One would imagine that as people come in all shapes and sizes, they’d be equally distinct on the inside as well and while such organs as the heart and lungs may vary on size and strength etc, the brain would vary on countless more levels. Everyone maybe born equal as they say, but intelligence tends to be quite another thing altogether with variances being more extreme and the range of experiences and learning that one may accrue, equally affecting how the brain develops. Indeed the variety of personalities alone should make one brain seem quite different from another, but according to a new research that created a full 3D map of the brain, this primary organ in the human body is not as distinct as people may think.
The research conducted by the Allen Institute for Brain Science in Seattle and Edinburgh University has mapped the brain in 3D, showing a "gene map" where the different genetic traits that each individual may have are "expressed" in the brain. The research, which took into account some 100 million gene expressions, mapped these in a 3D model and it was discovered that from brain to brain, despite individual personalities, the resemblances were “strikingly similar.”

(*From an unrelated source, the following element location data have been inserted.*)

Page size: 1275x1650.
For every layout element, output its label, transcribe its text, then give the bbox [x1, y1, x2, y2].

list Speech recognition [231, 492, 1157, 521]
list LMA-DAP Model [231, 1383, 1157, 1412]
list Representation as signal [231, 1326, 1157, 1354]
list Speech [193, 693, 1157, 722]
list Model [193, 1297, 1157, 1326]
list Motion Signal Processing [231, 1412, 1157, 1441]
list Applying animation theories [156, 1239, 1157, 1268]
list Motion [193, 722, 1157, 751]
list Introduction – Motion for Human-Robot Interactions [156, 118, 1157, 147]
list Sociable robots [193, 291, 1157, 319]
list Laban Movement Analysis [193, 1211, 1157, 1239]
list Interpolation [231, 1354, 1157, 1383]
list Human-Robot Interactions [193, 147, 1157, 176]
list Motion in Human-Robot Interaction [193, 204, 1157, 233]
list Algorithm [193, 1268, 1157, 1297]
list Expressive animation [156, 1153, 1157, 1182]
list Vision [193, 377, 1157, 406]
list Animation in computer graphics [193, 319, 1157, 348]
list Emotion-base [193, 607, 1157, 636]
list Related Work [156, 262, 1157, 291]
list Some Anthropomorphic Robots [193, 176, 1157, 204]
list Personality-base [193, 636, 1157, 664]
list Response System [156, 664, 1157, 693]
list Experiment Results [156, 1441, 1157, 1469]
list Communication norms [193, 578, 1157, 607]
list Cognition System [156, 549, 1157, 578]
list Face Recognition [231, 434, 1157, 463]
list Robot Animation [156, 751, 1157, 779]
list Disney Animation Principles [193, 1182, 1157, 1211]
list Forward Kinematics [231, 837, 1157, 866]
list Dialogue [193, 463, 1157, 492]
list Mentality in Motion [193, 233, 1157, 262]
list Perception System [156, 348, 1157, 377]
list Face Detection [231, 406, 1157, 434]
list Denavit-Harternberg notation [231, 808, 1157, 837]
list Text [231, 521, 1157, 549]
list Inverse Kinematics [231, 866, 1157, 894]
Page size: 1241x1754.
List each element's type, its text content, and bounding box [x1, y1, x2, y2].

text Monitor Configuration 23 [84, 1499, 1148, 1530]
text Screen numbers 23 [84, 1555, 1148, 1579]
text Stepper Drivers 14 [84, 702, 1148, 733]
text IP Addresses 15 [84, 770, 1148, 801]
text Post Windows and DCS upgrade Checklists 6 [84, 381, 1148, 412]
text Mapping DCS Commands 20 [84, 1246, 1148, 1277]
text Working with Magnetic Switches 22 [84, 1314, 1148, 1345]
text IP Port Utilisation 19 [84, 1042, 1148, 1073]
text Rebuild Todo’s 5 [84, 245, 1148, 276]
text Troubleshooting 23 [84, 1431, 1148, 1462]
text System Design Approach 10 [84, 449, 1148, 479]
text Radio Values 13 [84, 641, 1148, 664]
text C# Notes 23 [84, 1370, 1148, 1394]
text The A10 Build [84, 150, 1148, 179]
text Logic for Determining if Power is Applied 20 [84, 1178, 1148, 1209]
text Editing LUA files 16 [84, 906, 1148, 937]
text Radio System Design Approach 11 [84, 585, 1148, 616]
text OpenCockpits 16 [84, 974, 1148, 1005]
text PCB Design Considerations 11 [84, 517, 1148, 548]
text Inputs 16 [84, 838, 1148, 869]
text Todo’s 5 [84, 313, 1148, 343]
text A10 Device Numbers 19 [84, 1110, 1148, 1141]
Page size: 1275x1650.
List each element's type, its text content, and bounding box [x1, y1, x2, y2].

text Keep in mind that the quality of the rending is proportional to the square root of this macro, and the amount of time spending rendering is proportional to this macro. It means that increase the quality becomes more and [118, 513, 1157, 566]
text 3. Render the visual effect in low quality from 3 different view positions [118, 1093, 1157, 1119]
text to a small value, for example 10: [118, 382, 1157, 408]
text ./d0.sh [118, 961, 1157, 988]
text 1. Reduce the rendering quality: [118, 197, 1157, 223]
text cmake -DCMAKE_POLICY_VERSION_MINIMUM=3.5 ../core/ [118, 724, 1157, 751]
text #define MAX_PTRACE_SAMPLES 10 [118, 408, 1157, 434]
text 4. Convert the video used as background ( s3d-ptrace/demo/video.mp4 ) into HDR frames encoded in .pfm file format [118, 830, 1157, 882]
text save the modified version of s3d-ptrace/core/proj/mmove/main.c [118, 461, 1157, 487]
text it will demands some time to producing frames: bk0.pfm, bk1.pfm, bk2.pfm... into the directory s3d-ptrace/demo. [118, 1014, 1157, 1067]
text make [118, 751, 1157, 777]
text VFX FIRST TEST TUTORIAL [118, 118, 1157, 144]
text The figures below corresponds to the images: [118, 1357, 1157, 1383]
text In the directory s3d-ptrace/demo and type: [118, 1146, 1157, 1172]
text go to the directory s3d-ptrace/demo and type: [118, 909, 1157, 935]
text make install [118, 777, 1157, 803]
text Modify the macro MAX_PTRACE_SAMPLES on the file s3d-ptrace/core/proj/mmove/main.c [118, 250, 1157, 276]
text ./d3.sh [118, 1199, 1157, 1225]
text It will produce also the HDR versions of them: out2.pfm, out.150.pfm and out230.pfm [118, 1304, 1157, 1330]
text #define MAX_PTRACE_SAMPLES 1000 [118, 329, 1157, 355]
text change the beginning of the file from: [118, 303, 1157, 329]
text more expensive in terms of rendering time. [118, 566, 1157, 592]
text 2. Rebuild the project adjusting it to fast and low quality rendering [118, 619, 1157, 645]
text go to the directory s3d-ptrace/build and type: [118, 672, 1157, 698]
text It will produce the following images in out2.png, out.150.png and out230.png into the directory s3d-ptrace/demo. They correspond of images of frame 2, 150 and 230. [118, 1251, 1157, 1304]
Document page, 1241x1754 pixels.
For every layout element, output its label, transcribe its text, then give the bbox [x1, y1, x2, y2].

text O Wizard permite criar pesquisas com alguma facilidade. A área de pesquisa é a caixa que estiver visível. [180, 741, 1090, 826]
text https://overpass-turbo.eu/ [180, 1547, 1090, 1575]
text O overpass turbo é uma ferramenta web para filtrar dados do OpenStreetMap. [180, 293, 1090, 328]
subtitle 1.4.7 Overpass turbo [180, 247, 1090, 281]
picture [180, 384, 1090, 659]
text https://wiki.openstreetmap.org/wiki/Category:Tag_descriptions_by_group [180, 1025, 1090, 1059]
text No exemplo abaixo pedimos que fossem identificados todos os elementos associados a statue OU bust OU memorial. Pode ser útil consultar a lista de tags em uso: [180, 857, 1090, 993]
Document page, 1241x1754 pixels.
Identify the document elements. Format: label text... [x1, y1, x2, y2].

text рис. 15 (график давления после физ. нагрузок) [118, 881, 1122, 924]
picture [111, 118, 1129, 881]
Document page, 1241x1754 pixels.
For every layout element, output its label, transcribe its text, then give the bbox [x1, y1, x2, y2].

The researchers, who published their research in the journal, Nature, sought to construct a map to see just how and where genes are expressed in the brain. Although the human genome had been sequenced for a while, this is the first time they have been put together in such a way. Prof. Seth Grant of Edinburgh University, commented, saying that the study was "essential to understand how it makes all of the genes and where they are expressed in the human brain," while Prof. Ed Lein, of the Allen Institute for Brain Science, said that the gene map could, in the future, provide essential understanding on "brain function, development, evolution and disease."
The researchers were able to compile this 3D map by first doing so on the brains of mice as the human brain in itself is alarmingly complex with around 100 billion neurons or brain cells. Prof. Grant explains, "In the earlier studies, individual genes were studied in the mouse brain, and each one was mapped one at a time to find where in the brain they are expressed. But now we took each little piece of brain tissue and measured all genes all at once using array technology."